Mary is saying, “I’m only a poor, uneducated girl, and I will be a social outcast if you bring this child into my life. How is that supposed to save the world?” And the angel’s answer is, literally, “With God, nothing is impossible” (“No word from God will ever fail”) (Luke 1:37). History shows how right he was.

So surrender to him, and don’t underestimate what he can do in and through you, if you put yourself in his hands. As Paul wrote in 2 Corinthians, if we give ourselves wholly to him, he will do great things even in our troubles. A Christian author relates this fable:

There is an old story of a king who went into the village streets to greet his subjects. A beggar sitting by the roadside eagerly held up his alms bowl, sure that the king would give handsomely. Instead the king asked the beggar to give him something. Taken aback, the beggar fished three grains of rice from his bowl and dropped them into the king’s outstretched hand. When at the end of the day the beggar poured out what he had received, he found to his astonishment three grains of pure gold in the bottom of his bowl. O, that I had given him all!3

One reason we can give ourselves to Jesus is because we have a better view than Mary had of the “eternal weight of glory” that is being achieved as we obey him. But this cannot be the ultimate reason we surrender to him. Our greatest motive for surrendering to him cannot be for what he will do in us. It must be to love him for what he did for us.

In the older translations Mary says, “Be it unto me according to thy word” (Luke 1:38, King James Version). Those are extremely close to the words her son would someday say: “Not as I will, but as you will” (Matthew 26:39). She made this surrender before knowing what Jesus was going to do for her. We know that for every sacrifice Mary made for him, Jesus made infinitely more for her. Mary accepted that she was going down in the world—but think of how far the Son of God came down, from heaven to earth. In that brutal shame-and-honor culture, she knew that she was accepting God’s will even at the risk of her life. But Jesus accepted God’s will knowing it would cost him everything.

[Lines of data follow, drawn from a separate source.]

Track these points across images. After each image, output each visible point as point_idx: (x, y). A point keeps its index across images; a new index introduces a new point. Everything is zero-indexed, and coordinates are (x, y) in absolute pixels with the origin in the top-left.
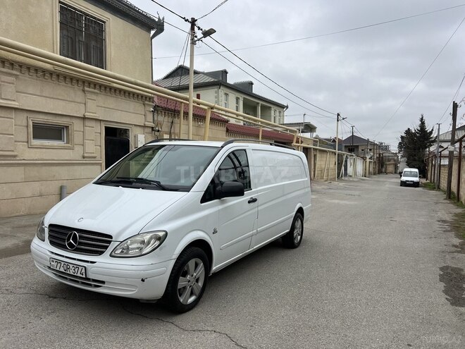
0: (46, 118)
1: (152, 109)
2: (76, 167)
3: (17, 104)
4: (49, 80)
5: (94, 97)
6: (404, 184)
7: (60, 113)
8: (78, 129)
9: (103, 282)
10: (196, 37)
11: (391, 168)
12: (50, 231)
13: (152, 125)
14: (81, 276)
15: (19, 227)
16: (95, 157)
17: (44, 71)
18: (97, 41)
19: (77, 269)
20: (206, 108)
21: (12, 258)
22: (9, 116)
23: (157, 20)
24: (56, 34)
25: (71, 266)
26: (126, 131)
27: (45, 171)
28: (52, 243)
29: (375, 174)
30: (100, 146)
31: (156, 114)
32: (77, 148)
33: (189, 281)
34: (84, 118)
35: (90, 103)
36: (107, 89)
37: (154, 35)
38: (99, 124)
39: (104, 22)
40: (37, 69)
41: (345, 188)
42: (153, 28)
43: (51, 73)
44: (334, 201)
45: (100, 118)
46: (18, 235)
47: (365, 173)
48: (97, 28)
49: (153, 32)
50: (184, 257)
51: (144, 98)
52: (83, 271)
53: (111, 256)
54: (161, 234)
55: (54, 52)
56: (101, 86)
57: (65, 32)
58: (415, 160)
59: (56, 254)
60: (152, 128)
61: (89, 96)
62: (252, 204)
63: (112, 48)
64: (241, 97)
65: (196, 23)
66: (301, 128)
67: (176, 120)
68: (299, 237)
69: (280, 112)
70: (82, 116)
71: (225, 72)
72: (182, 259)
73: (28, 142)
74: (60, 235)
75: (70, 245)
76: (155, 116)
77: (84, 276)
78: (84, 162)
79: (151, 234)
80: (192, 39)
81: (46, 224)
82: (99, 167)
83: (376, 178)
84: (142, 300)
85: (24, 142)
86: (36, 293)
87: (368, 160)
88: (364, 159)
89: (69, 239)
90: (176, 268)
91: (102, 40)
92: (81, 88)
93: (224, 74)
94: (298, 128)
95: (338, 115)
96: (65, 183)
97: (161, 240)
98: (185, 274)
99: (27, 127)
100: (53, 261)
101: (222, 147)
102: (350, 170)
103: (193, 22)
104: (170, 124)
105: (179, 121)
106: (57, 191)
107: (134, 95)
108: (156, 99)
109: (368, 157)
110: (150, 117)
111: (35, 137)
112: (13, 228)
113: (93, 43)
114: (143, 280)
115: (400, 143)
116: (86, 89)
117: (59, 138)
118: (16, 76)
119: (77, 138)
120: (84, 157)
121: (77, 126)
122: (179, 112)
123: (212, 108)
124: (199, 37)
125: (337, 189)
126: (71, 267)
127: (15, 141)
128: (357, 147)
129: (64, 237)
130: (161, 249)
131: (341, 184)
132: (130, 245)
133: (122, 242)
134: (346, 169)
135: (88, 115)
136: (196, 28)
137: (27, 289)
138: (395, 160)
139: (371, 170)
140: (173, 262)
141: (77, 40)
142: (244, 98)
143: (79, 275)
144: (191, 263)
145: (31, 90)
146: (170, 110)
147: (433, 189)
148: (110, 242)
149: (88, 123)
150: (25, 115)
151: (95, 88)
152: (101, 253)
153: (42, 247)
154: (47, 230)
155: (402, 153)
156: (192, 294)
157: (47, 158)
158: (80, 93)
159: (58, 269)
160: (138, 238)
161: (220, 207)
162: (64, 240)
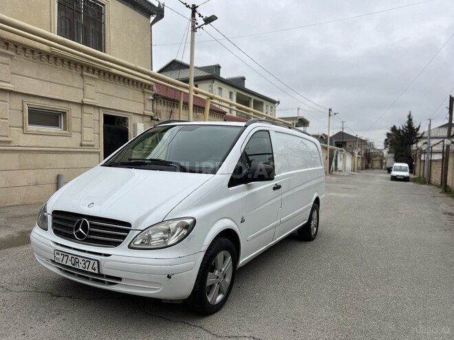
0: (42, 103)
1: (151, 98)
2: (73, 155)
3: (12, 86)
4: (46, 63)
5: (92, 82)
6: (394, 178)
7: (57, 97)
8: (76, 116)
9: (120, 279)
10: (197, 24)
11: (377, 164)
12: (54, 218)
13: (151, 113)
14: (93, 271)
15: (14, 218)
16: (93, 146)
17: (41, 52)
18: (95, 25)
19: (87, 264)
20: (205, 98)
21: (8, 250)
22: (4, 99)
23: (157, 6)
24: (54, 13)
25: (81, 259)
26: (125, 119)
27: (41, 159)
28: (57, 232)
29: (362, 169)
30: (99, 134)
31: (155, 103)
32: (74, 135)
33: (218, 278)
34: (82, 104)
35: (89, 89)
36: (106, 75)
37: (154, 22)
38: (97, 111)
39: (103, 5)
40: (33, 50)
41: (338, 182)
42: (153, 14)
43: (48, 55)
44: (332, 194)
45: (99, 105)
46: (13, 225)
47: (354, 168)
48: (96, 11)
49: (152, 18)
50: (213, 249)
51: (143, 86)
52: (96, 265)
53: (130, 247)
54: (189, 221)
55: (51, 32)
56: (100, 71)
57: (63, 13)
58: (402, 156)
59: (61, 245)
60: (152, 117)
61: (87, 81)
62: (277, 191)
63: (112, 32)
64: (235, 91)
65: (197, 9)
66: (295, 122)
67: (175, 110)
68: (315, 229)
69: (272, 107)
70: (80, 102)
71: (218, 67)
72: (211, 252)
73: (23, 128)
74: (67, 223)
75: (79, 234)
76: (155, 106)
77: (97, 272)
78: (82, 150)
79: (178, 222)
80: (193, 26)
81: (49, 211)
82: (97, 156)
83: (365, 173)
84: (164, 300)
85: (20, 127)
86: (36, 290)
87: (357, 156)
88: (352, 154)
89: (77, 228)
90: (205, 262)
91: (101, 23)
92: (80, 72)
93: (217, 69)
94: (292, 121)
95: (330, 110)
96: (61, 172)
97: (189, 228)
98: (213, 269)
99: (23, 111)
100: (58, 254)
101: (246, 126)
102: (340, 165)
103: (194, 8)
104: (169, 114)
105: (178, 111)
106: (54, 180)
107: (133, 82)
108: (154, 88)
109: (356, 153)
110: (149, 105)
111: (31, 123)
112: (8, 218)
113: (92, 27)
114: (169, 277)
115: (386, 140)
116: (85, 73)
117: (56, 124)
118: (11, 56)
119: (75, 124)
120: (82, 145)
121: (74, 112)
122: (178, 102)
123: (212, 98)
124: (199, 25)
125: (331, 183)
126: (81, 261)
127: (10, 127)
128: (345, 143)
129: (70, 225)
130: (189, 240)
131: (334, 178)
132: (153, 234)
133: (142, 231)
134: (336, 164)
135: (86, 101)
136: (197, 15)
137: (26, 286)
138: (380, 156)
139: (359, 165)
140: (202, 255)
141: (75, 23)
142: (237, 93)
143: (90, 270)
144: (220, 256)
145: (26, 72)
146: (170, 99)
147: (424, 183)
148: (128, 231)
149: (86, 110)
150: (20, 98)
151: (93, 73)
152: (117, 244)
153: (45, 238)
154: (50, 218)
155: (387, 150)
156: (220, 292)
157: (43, 145)
158: (78, 78)
159: (64, 263)
160: (163, 227)
161: (247, 193)
162: (71, 229)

When he was in the garden of Gethsemane, he said he didn’t want “the Cup,” he didn’t want the suffering. But he said, as it were, “Be it unto me according to thy word.” When he said that, he knew his obedience to the Father would mean a plunge into infinite, unfathomable darkness, unlike any that anyone had ever known. He went out not knowing whither he went. But oh, look at the infinite, endless redemption that came out of his obedience—an eternal weight of glory for us all.

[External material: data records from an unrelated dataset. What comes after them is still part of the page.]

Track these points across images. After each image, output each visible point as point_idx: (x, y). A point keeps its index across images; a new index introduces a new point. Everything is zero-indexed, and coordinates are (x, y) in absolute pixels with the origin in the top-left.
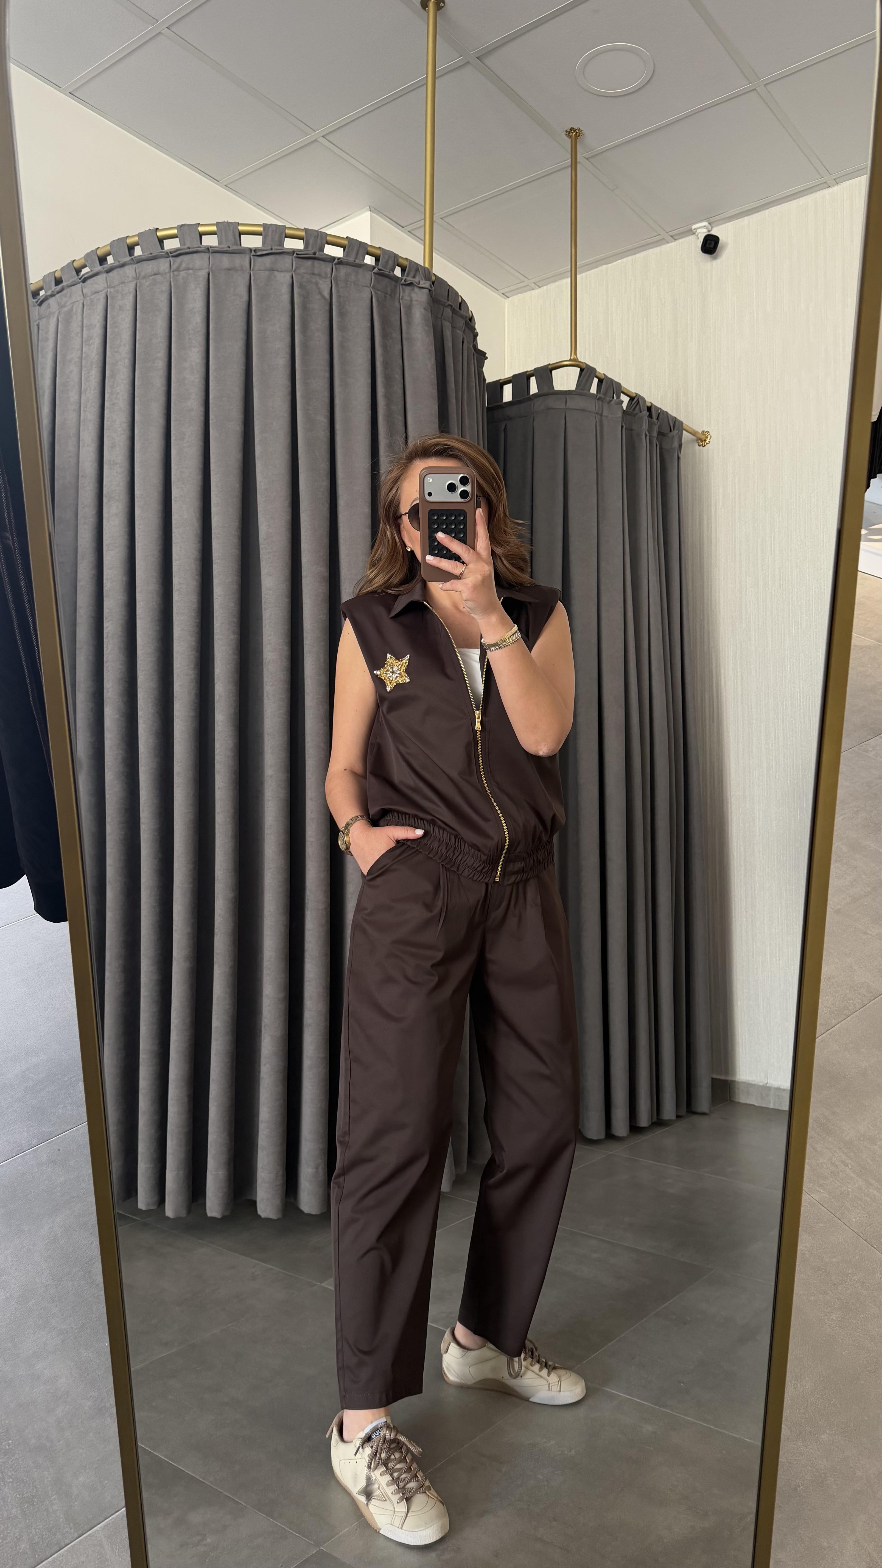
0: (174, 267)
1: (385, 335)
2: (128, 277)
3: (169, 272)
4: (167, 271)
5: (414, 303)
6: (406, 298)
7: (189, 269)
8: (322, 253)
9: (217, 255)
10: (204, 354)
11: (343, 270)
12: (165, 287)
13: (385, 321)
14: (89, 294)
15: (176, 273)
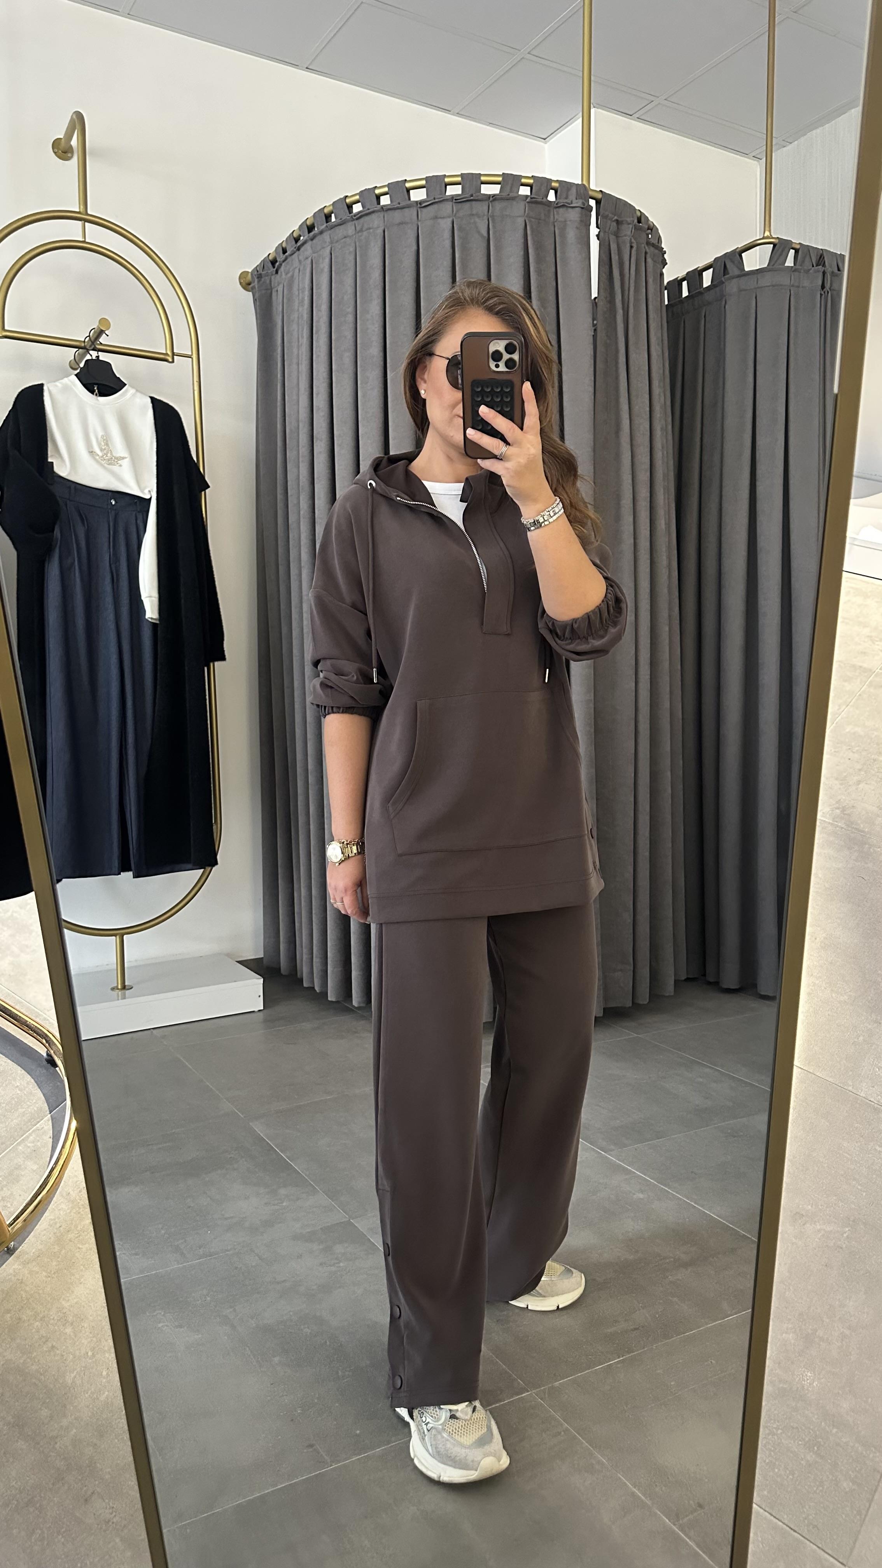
0: (358, 229)
1: (539, 260)
2: (326, 242)
3: (355, 234)
4: (353, 233)
5: (568, 223)
6: (560, 219)
7: (370, 229)
8: (479, 194)
9: (390, 212)
10: (381, 304)
11: (498, 205)
12: (352, 249)
13: (539, 247)
14: (303, 260)
15: (360, 234)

Now do you see the better resources we have? Unlike Mary, we can read the vivid narratives, we can see Jesus being the Great Servant, surrendering his will, all for us. That enables us to say, “Lord, if you did this for me, then I can trust you and do this for you.” If she, a human being like all the rest of us, could do it without knowing yet about the cross, then we can do it too. Let us not fall lower in the test than Mary, this simple teenage girl. She points the way for us.